What you should do - In the comment thread below, write out the passage that begins at the words "To view parent" and stops after "do a delete/rename.", renaming each "A.txt" to "B.txt".

Excerpt to read -
* * * * * * * * *
To view parent comment, click here.
To read all comments associated with this story, please click here.
Are you retarded or something?
Making low level file system operations atomic (journalling) is very different from full user-api transaction support - making a set of high level operations (file creation, file modification, file copying, file deleting) atomic.
If you want to write a new copy of A.txt over an existing copy of A.txt, a journaling file system does not protect you from the system crashing whilst you write the new copy (leaving you with a half written copy of the new A.txt and losing the entirety of the old A.txt). The "safer" but not absolutely safe way of doing it today would be to write to a temp file and then do a delete/rename.
A transactional file system would ensure that the entirety of the new "A.txt" is written (no matter how many write/read/etc operations it takes) before changes to "A.txt" are made visible.
Of course, a TxFs would allow also allow transactions on more than just a single file.
Edited 2005-12-04 07:39
>Are you retarded or something?
No, I study filesystems.
>Making low level file system operations atomic
>(journalling) is very different from full user-api
>transaction support - making a set of high level
>operations (file creation, file modification, file
>copying, file deleting) atomic.
It's not very different. It's exactly the same thing. Journalling is just a different name for the transaction manager. The set of operations that will take place are written to a journal before being carried out. If the system crashes and no "commit" was received in the journal, then the operation is either rolled back or replayed upon reboot. The high-level operations are the most basic file manipulation operations, and without and API for those (read(), write()) no-one could write to the filesystem.
* * * * * * * * *
Data excerpts -
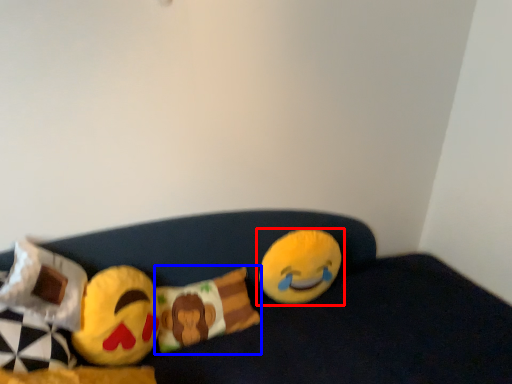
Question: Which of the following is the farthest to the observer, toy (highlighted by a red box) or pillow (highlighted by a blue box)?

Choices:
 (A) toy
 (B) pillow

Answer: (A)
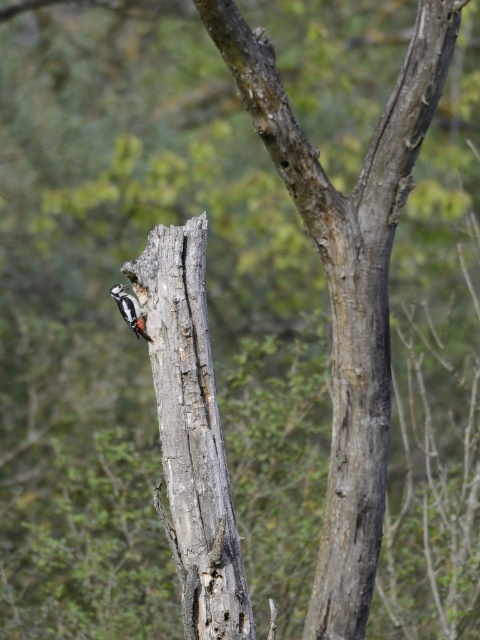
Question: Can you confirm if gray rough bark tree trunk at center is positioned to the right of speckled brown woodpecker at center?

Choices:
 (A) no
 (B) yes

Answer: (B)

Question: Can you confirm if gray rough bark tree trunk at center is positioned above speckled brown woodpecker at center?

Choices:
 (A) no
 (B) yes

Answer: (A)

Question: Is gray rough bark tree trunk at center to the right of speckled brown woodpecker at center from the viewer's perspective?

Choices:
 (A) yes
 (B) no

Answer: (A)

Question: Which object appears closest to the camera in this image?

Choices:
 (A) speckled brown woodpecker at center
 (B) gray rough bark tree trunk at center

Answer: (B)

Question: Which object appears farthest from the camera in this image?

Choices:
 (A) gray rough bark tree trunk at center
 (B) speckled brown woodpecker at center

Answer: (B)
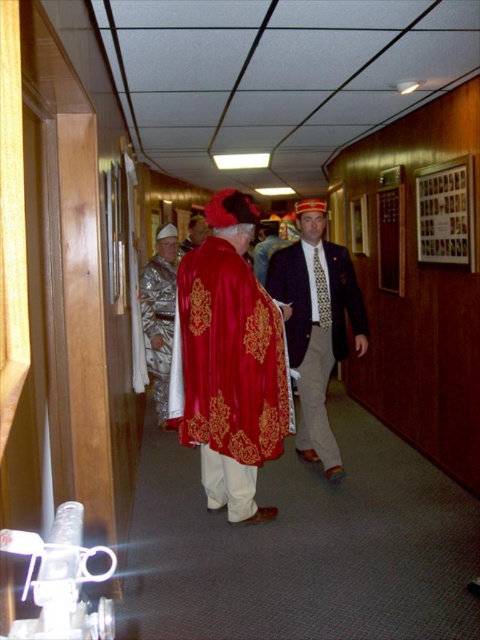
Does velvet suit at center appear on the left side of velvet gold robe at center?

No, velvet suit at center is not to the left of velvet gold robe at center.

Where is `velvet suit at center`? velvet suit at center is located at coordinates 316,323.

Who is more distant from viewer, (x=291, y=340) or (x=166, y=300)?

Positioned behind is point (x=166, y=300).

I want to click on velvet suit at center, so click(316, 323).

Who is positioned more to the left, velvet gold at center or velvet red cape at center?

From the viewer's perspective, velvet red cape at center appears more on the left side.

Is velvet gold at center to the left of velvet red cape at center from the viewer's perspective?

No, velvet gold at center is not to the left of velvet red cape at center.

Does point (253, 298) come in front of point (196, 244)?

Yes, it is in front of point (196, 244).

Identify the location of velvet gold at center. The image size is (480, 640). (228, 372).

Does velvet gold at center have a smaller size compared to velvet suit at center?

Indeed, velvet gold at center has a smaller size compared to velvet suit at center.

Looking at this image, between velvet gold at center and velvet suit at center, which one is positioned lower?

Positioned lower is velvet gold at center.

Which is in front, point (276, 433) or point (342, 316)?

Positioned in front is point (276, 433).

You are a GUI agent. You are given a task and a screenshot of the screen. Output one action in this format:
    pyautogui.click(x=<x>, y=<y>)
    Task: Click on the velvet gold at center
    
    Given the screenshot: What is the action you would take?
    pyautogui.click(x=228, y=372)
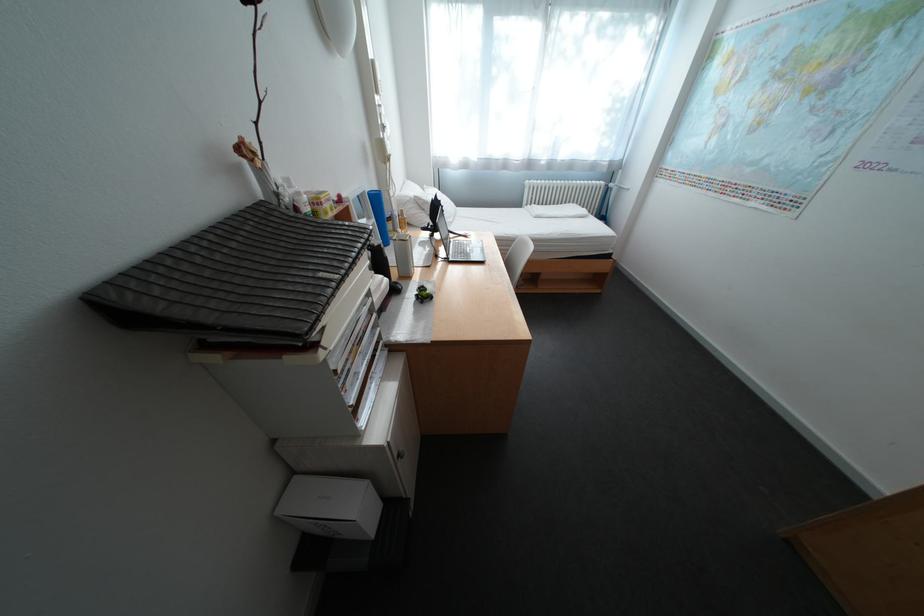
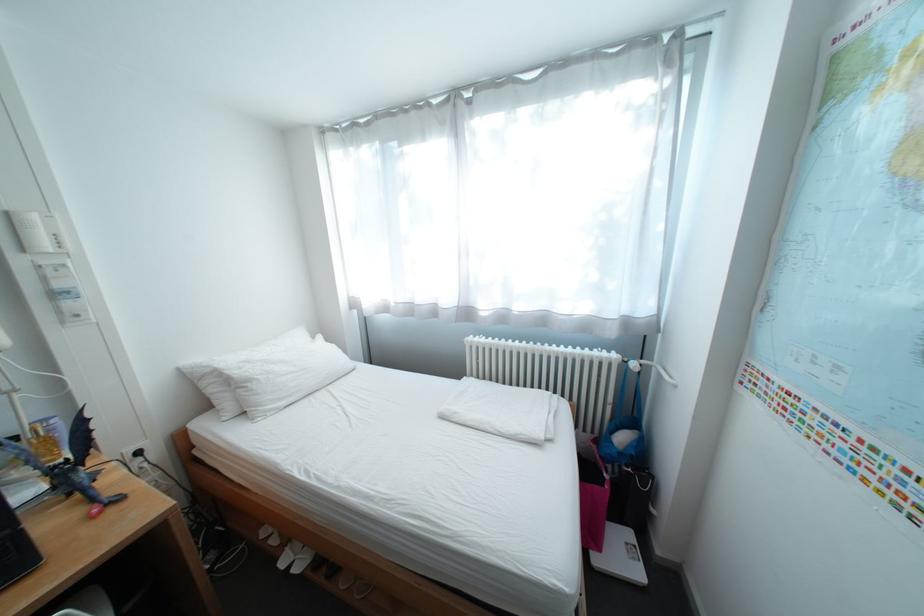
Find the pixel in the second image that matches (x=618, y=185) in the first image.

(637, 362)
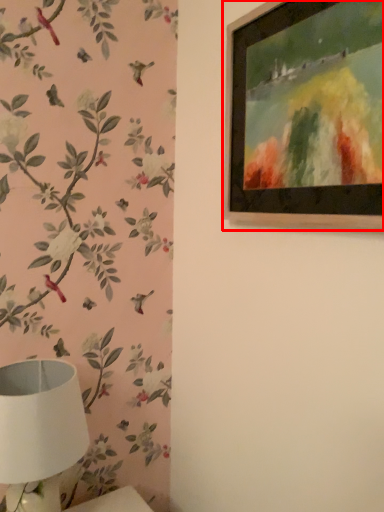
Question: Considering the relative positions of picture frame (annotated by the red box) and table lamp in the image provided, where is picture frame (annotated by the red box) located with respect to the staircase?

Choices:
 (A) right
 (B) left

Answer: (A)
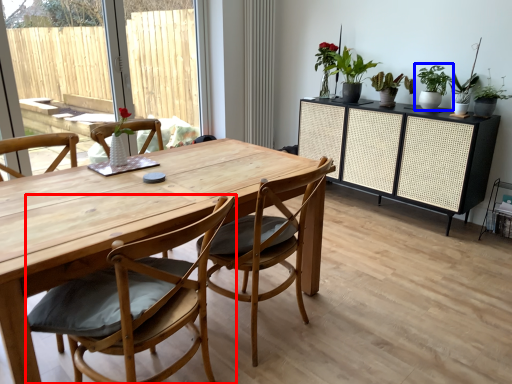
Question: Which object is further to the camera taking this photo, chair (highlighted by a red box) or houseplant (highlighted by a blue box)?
* * * * * * * * *
Written answer -
To view parent comment, click here.
To read all comments associated with this story, please click here.
Are you retarded or something?
Making low level file system operations atomic (journalling) is very different from full user-api transaction support - making a set of high level operations (file creation, file modification, file copying, file deleting) atomic.
If you want to write a new copy of B.txt over an existing copy of B.txt, a journaling file system does not protect you from the system crashing whilst you write the new copy (leaving you with a half written copy of the new B.txt and losing the entirety of the old B.txt). The "safer" but not absolutely safe way of doing it today would be to write to a temp file and then do a delete/rename.